I just merged today two articles in Wikipedia on the same problem, regular numbers, that is, numbers of the form \( 2^i 3^j 5^k \). The ancient Babylonians liked these numbers because their reciprocals had terminating sexagesimal representations; more recently, "Hamming's problem" is the task of generating these numbers efficiently. Dijkstra described a very simple but inefficient functional solution: if \( H \) is the sequence of numbers to be generated, then \( H \) consists of the number \( 1 \) concatenated with the merger of \( 2H \), \( 3H \), and \( 5H \). But there are two flaws with this. First, it generates the same numbers many times: e.g. \( 6 \) is generated both as \( 2\times 3 \) and as \( 3\times 2 \). This can be alleviated by letting \( A \) be the powers of \( 2 \), \( B \) be \( A \) merged with \( 3B \), and \( H \) be \( B \) merged with \( 5H \). But even if that improvement is made, and one does the merges in the most obvious and natural lazy-functional way, the sequence is generated inefficiently: the number of merges a generated number is involved in is \( O(j+k) \), and all these merges cause generating \( n \) numbers in this way to take \( \Theta(n^{4/3}) \) arithmetic operations.

Below is an approach that instead generates \( n \) numbers in a linear number of operations.
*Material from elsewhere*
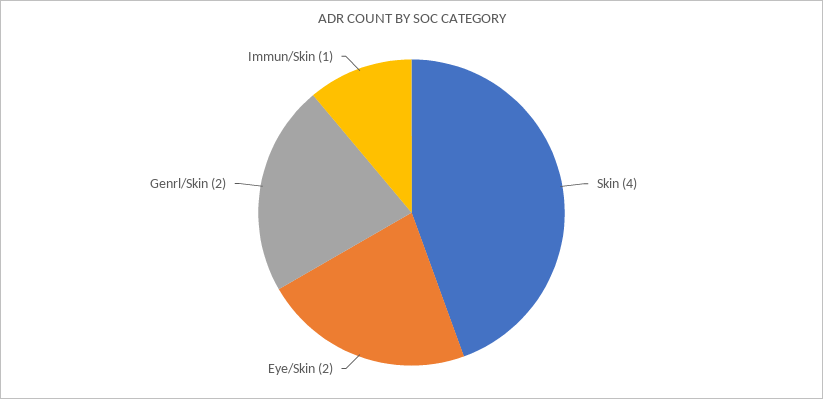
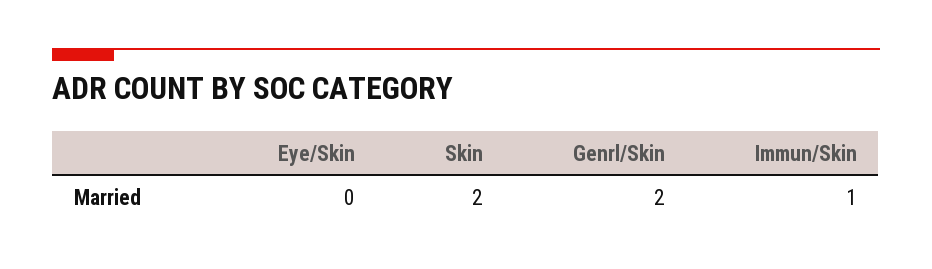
Skin: 4 -> 2
Eye/Skin: 2 -> 0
The basic principle is, when solving equations like \( H = \mathrm{merge}(B, 5\times H) \), instead of generating \( 5\times H \) using a recursive instance of the same algorithm, to cache a single list of the whole sequence of \( H \) and reuse that stored sequence when computing \( 5\times H \).

def powers(p):
    """The sequence of powers of p."""
    pow = 1
    while True:
        yield pow
        pow *= p

def powtimes(S,p):
    """Sorted seq S times powers of p generates bigger sorted seq."""
    seq = [S.next()]
    yield seq[0]
    front = S.next()
    backindex = 0
    back = seq[backindex]*p
    while True:
        if front < back:
            yield front
            seq.append(front)
            front = S.next()
        else:
            yield back
            seq.append(back)
            backindex += 1
            back = seq[backindex]*p

def A051037():
    return powtimes(powtimes(powers(2),3),5)

However, the pure functional approach uses less space to generate the same sequence, \( O(n^{2/3}) \) instead of \( O(n) \) for the caching approach. I can find algorithms that generate the sequence in \( O(n^{2/3}) \) space and \( O(n \log n) \) time (essentially, by turning it into a graph shortest path problem in an infinite grid graph, applying Dijkstra's algorithm for shortest paths, and only keeping track of nodes on the search frontier), but is it possible to solve optimally both in time and space?

ETA: Yes, it is, by a very simple change to the above code. Simply throw away the parts of the cached sequence that the back pointer has moved past. If amortized complexity rather than constant time per output is acceptable, add the following lines to the else case in powtimes:

            # trim list if necessary
            if backindex > len(seq)//2:
                seq = seq[backindex:]
                backindex = 0

ETA2, March 14: Writing in a more imperative style actually gives tighter code, though perhaps it is not as readable:

def A051037():
    yield 1
    seq = [1]
    spiders = [(2,2,0,0),(3,3,0,1),(5,5,0,2)]
    while True:
        x,p,i,j = min(spiders)
        if x != seq[-1]:
            yield x
            seq.append(x)
        spiders[j] = (p*seq[i+1],p,i+1,j)




Comments:

None:
2007-03-13T09:41:56Z

I'm leonardo_m (not logged in), there is a long and *very* interesting discussion about this: http://lambda-the-ultimate.org/node/608

Another discussion about it: http://mail.python.org/pipermail/python-list/2005-January/thread.html#303475

11011110:
2007-03-13T17:31:46Z

Thanks. That clarifies that the original version by Dijkstra is linear time if one is working in a language in which defining a lazy sequence in this way creates a data structure in which each sequence element is calculated only once and then the same calculated sequence is reused whenever it's referenced elsewhere. It's only when one tries to do something like

def H():
    yield 1
    for x in merge(seqtimes(2,H()),seqtimes(3,H()),seqtimes(5,H())):
        yield x

(recalculating the sequence recursively rather than reusing it) that one runs into trouble. The lambda-the-ultimate discussion includes a better Python implementation using tee() to reuse the sequence, and the \( O(n^{2/3}) \) space analysis of algorithms of this type that keep only the part of the sequence still required for future element generation.